Change Stream Resume Tokens
Every change event includes a resume token that allows the stream to restart from exactly where it left off after a failure. Your pipeline must persist these tokens durably. If you lose a resume token and the relevant oplog entries have been overwritten (the oplog is a capped collection with limited retention), you will need to re-snapshot the entire collection. For high-throughput collections, this can take hours.
Batch Size and Flush Intervals
Loading data into Snowflake row-by-row is prohibitively expensive. CDC pipelines must batch events and flush them at configurable intervals. A typical starting point is to flush every 10 seconds or every 10,000 records, whichever comes first. Tuning these values is a balance between latency (how quickly changes appear in Snowflake) and cost (Snowflake charges per query execution, so fewer, larger loads are cheaper).
Snowflake Warehouse Sizing
For continuous CDC workloads, a Snowflake X-Small warehouse is usually sufficient for moderate throughput (up to tens of thousands of events per second). The warehouse only needs to be active during data loading. If you are using Snowpipe Streaming, Snowflake manages compute automatically and charges based on the volume of data loaded, which is often more cost-effective for steady CDC streams.
MongoDB Read Preference
When using fullDocument: 'updateLookup', each update event triggers a read against MongoDB. For high-update workloads, direct these reads to a secondary replica by setting the appropriate read preference on the Change Stream. This keeps the load off your primary node and avoids impacting application performance.

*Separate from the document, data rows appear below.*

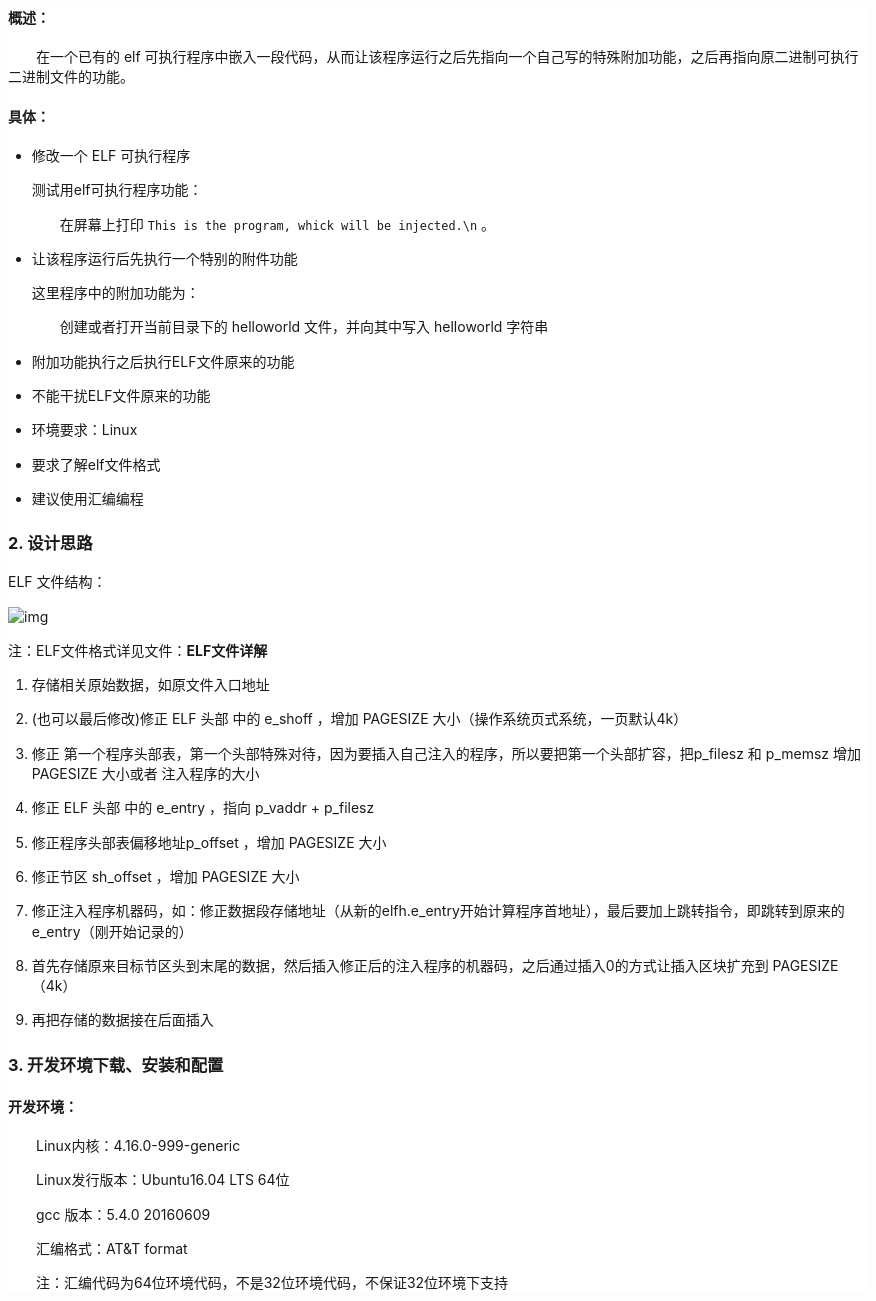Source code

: #### 概述：

&emsp;&emsp;在一个已有的 elf 可执行程序中嵌入一段代码，从而让该程序运行之后先指向一个自己写的特殊附加功能，之后再指向原二进制可执行二进制文件的功能。

#### 具体：

+ 修改一个 ELF 可执行程序

  测试用elf可执行程序功能：

  &emsp;&emsp;在屏幕上打印   `This is the program, whick will be injected.\n` 。

+ 让该程序运行后先执行一个特别的附件功能

  这里程序中的附加功能为：

  &emsp;&emsp;创建或者打开当前目录下的 helloworld 文件，并向其中写入 helloworld 字符串

+ 附加功能执行之后执行ELF文件原来的功能

+ 不能干扰ELF文件原来的功能

+ 环境要求：Linux

+ 要求了解elf文件格式

+ 建议使用汇编编程	

### 2. 设计思路

ELF 文件结构：

![img](https://gss2.bdstatic.com/9fo3dSag_xI4khGkpoWK1HF6hhy/baike/w%3D268/sign=90c977d489d4b31cf03c93bdbfd7276f/279759ee3d6d55fb68df1ab16f224f4a20a4dd08.jpg)

注：ELF文件格式详见文件：**ELF文件详解**

1.  存储相关原始数据，如原文件入口地址
2. (也可以最后修改)修正 ELF 头部 中的 e_shoff ，增加 PAGESIZE 大小（操作系统页式系统，一页默认4k）

3.  修正 第一个程序头部表，第一个头部特殊对待，因为要插入自己注入的程序，所以要把第一个头部扩容，把p_filesz 和 p_memsz 增加 PAGESIZE 大小或者 注入程序的大小
4. 修正 ELF 头部 中的 e_entry ，指向 p_vaddr + p_filesz
5. 修正程序头部表偏移地址p_offset ，增加 PAGESIZE 大小
6. 修正节区 sh_offset ，增加 PAGESIZE 大小
7. 修正注入程序机器码，如：修正数据段存储地址（从新的elfh.e_entry开始计算程序首地址），最后要加上跳转指令，即跳转到原来的e_entry（刚开始记录的）
8. 首先存储原来目标节区头到末尾的数据，然后插入修正后的注入程序的机器码，之后通过插入0的方式让插入区块扩充到 PAGESIZE （4k）
9. 再把存储的数据接在后面插入

### 3. 开发环境下载、安装和配置

#### 开发环境：

&emsp;&emsp;Linux内核：4.16.0-999-generic

&emsp;&emsp;Linux发行版本：Ubuntu16.04 LTS  64位

&emsp;&emsp;gcc 版本：5.4.0 20160609

&emsp;&emsp;汇编格式：AT&T format 

&emsp;&emsp;注：汇编代码为64位环境代码，不是32位环境代码，不保证32位环境下支持
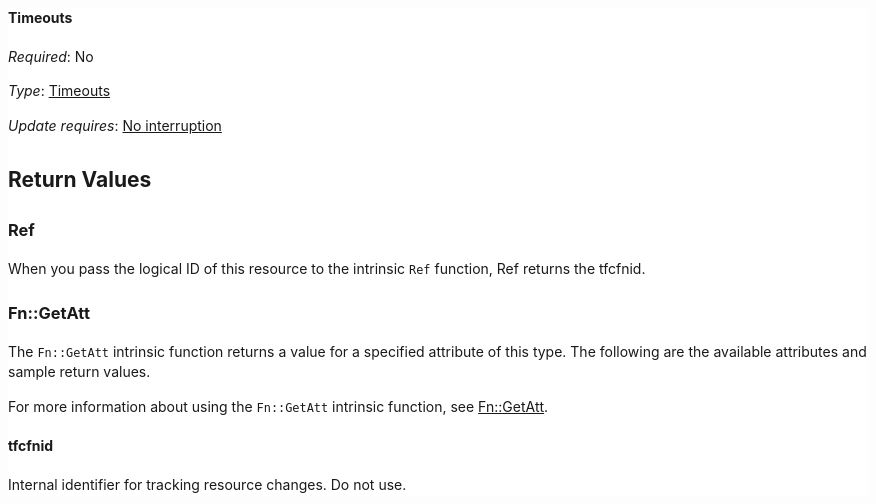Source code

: #### Timeouts

_Required_: No

_Type_: <a href="timeouts.md">Timeouts</a>

_Update requires_: [No interruption](https://docs.aws.amazon.com/AWSCloudFormation/latest/UserGuide/using-cfn-updating-stacks-update-behaviors.html#update-no-interrupt)

## Return Values

### Ref

When you pass the logical ID of this resource to the intrinsic `Ref` function, Ref returns the tfcfnid.

### Fn::GetAtt

The `Fn::GetAtt` intrinsic function returns a value for a specified attribute of this type. The following are the available attributes and sample return values.

For more information about using the `Fn::GetAtt` intrinsic function, see [Fn::GetAtt](https://docs.aws.amazon.com/AWSCloudFormation/latest/UserGuide/intrinsic-function-reference-getatt.html).

#### tfcfnid

Internal identifier for tracking resource changes. Do not use.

const changeStream = db.collection('orders').watch([], {
fullDocument: 'updateLookup',
readPreference: 'secondaryPreferred'
});
Oplog Sizing
The oplog must be large enough to retain events for the duration of any potential pipeline downtime. If your pipeline goes down for maintenance and the oplog wraps around before it resumes, you lose events. For production pipelines, size the oplog to retain at least 24-72 hours of operations and monitor oplog window size as a key metric.
Getting MongoDB data into Snowflake in real time is not just about connecting two systems. It is about translating between two fundamentally different data models while maintaining correctness, handling schema drift, and operating reliably at scale. Whether you build it yourself or use a managed platform, understanding these mechanics gives you the foundation to make the right architectural choices for your data stack.